PDF(Pubmed)
Abstract:
Different species belonging to the genus Nephthea (Acyonaceae) are a rich resource for bioactive secondary metabolites. The literature reveals that the gastroprotective effects of marine secondary metabolites have not been comprehensively studied in vivo. Hence, the present investigation aimed to examine and determine the anti-ulcer activity of 4α,24-dimethyl-5α-cholest-8β,18-dihydroxy,22E-en-3β-ol (ST-1) isolated from samples of a Nephthea species. This in vivo study was supported by in silico molecular docking and protein-protein interaction techniques. Oral administration of ST-1 reduced rat stomach ulcers with a concurrent increase in gastric mucosa.
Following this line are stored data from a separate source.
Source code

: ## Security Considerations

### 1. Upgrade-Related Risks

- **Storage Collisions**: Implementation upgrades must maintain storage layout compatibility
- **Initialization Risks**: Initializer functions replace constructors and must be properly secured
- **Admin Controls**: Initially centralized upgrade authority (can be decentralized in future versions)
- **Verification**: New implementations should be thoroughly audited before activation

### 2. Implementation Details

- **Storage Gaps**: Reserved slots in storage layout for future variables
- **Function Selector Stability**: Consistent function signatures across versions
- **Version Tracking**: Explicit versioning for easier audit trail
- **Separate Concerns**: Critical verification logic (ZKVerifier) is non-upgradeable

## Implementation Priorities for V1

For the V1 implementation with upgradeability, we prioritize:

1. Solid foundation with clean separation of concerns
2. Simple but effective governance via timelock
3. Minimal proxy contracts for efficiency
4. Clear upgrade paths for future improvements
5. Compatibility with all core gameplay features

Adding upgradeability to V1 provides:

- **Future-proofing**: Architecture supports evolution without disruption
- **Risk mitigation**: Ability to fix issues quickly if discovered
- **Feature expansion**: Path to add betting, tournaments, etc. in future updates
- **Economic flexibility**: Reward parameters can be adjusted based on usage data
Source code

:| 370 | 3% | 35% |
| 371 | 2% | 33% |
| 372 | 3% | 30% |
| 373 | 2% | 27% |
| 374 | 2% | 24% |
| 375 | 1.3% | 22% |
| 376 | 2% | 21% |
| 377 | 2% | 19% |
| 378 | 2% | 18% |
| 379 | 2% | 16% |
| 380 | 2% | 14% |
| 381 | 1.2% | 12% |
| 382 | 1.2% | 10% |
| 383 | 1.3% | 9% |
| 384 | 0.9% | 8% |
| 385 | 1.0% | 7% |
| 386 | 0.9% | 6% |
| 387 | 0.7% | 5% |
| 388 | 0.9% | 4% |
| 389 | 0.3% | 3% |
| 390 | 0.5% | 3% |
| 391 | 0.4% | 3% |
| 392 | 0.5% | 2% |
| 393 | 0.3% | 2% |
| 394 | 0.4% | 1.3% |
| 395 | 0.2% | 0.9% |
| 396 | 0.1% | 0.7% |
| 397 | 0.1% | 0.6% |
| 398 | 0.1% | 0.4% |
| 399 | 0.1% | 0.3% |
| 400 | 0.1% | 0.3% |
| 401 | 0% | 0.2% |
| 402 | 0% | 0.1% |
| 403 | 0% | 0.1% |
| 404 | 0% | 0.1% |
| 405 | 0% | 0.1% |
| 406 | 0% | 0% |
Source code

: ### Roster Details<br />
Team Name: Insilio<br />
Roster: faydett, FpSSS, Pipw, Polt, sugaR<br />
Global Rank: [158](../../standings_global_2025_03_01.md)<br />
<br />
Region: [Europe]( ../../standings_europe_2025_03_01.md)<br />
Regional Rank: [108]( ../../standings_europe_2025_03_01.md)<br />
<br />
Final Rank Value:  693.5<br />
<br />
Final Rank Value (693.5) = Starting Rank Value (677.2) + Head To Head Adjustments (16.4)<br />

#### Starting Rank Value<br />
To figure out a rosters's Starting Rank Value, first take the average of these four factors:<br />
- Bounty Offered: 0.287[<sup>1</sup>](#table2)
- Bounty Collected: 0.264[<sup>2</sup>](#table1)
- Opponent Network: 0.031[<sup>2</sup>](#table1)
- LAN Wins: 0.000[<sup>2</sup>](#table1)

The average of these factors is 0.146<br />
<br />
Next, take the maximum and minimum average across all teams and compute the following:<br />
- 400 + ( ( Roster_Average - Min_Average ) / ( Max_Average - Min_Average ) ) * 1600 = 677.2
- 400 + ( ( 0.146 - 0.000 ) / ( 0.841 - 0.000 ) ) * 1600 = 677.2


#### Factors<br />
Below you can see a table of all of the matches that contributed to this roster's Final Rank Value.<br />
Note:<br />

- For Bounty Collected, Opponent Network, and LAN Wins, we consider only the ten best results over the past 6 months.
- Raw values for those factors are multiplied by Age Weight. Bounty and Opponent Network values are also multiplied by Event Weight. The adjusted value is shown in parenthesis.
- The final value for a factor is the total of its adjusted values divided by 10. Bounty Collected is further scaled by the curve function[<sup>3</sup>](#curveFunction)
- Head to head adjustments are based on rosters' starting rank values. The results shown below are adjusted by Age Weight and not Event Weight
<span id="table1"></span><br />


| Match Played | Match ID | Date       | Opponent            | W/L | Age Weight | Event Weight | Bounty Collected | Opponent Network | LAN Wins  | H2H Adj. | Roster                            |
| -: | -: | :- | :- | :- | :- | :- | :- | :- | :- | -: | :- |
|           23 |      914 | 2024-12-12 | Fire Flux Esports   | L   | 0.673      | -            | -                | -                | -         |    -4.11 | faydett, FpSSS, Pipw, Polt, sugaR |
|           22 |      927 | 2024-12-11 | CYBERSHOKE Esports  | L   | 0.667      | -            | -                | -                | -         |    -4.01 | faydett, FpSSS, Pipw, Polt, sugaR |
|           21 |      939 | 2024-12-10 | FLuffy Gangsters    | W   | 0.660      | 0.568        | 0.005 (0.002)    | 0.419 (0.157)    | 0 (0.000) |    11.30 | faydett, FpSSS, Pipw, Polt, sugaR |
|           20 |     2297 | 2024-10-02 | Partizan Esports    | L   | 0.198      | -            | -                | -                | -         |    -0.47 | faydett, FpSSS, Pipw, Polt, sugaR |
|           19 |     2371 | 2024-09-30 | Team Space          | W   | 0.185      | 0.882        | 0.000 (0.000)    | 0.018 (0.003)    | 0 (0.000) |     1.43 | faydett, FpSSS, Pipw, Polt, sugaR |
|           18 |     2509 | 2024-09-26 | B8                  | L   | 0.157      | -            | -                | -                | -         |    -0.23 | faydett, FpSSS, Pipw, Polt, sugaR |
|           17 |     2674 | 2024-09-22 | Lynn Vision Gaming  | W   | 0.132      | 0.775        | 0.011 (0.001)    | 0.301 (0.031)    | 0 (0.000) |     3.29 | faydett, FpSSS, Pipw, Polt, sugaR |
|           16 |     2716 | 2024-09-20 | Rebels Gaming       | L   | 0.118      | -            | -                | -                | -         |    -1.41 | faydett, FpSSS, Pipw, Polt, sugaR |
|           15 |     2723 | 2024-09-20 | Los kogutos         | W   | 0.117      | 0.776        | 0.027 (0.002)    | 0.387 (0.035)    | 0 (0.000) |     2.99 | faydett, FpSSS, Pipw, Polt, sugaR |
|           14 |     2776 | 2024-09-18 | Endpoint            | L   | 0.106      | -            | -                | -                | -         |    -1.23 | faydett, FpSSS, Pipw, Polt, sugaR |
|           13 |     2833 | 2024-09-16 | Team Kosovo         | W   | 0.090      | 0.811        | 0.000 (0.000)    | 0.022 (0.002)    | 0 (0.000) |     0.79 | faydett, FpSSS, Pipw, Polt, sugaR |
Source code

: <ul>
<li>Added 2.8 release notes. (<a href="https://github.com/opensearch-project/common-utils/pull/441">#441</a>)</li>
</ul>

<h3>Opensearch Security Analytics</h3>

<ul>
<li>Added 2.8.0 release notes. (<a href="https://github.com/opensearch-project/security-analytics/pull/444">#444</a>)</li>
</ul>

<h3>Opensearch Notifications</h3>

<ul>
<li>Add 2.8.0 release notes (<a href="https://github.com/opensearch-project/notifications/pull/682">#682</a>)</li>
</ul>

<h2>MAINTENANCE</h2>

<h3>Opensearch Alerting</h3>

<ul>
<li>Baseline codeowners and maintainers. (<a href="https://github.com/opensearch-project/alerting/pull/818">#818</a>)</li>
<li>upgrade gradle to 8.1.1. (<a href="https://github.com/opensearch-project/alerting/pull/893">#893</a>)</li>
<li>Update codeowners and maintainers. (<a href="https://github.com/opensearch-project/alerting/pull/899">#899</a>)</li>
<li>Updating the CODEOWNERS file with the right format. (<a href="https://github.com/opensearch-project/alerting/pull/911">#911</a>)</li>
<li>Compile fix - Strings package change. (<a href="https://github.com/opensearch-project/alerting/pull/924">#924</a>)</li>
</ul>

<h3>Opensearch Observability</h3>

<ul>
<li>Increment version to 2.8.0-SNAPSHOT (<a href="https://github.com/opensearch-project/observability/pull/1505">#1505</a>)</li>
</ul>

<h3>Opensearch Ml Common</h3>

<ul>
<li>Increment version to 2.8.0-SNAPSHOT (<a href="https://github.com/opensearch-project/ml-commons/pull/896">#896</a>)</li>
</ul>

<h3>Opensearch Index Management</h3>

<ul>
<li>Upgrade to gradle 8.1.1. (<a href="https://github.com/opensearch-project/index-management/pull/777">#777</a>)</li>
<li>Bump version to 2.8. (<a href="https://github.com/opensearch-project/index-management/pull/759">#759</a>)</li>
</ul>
Molecular docking calculations against the H+/K+-ATPase transporter showed a higher binding affinity of ST-1, with a docking score value of -9.9 kcal/mol and a pKi value of 59.7 nM, compared to ranitidine (a commercial proton pump inhibitor, which gave values of -6.2 kcal/mol and 27.9 µM, respectively). The combined PEA-reactome analysis results revealed promising evidence of ST-1 potency as an anti-ulcer compound through significant modulation of the gene set controlling the PI3K signaling pathway, which subsequently plays a crucial role in signaling regarding epithelialization and tissue regeneration, tissue repairing and tissue remodeling. These results indicate a probable protective role for ST-1 against ethanol-induced gastric ulcers.
摘要:
属于Nephthea属(Acyonaceae)的不同物种是生物活性次级代谢产物的丰富资源。文献表明,尚未在体内全面研究海洋次生代谢产物的胃保护作用。因此,本研究旨在检查和确定4α的抗溃疡活性,24-二甲基-5α-胆-8β,18-二羟基,22E-en-3β-ol(ST-1)分离自Nephthea物种的样品。这项体内研究得到了计算机分子对接和蛋白质-蛋白质相互作用技术的支持。口服ST-1可减少大鼠胃溃疡,同时增加胃粘膜。针对H+/K+-ATP酶转运蛋白的分子对接计算显示ST-1的结合亲和力更高,对接评分值为-9.9kcal/mol,pKi值为59.7nM,与雷尼替丁(一种商业质子泵抑制剂,给出的值为-6.2kcal/mol和27.9µM,分别)。联合PEA-反应组分析结果揭示了ST-1作为抗溃疡化合物通过显著调节控制PI3K信号通路的基因集的有希望的证据。随后在上皮形成和组织再生的信号传导中起着至关重要的作用,组织修复和组织重塑。这些结果表明ST-1可能对乙醇诱导的胃溃疡具有保护作用。